▸ Requirement: All of the records should be given back exactly and in full.

Dataset excerpts:
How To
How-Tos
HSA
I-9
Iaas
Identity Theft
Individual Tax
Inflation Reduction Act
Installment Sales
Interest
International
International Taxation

▸ Answer to the exercise:
How To
How-Tos
HSA
I-9
Iaas
Identity Theft
Individual Tax
Inflation Reduction Act
Installment Sales
Interest
International
International Taxation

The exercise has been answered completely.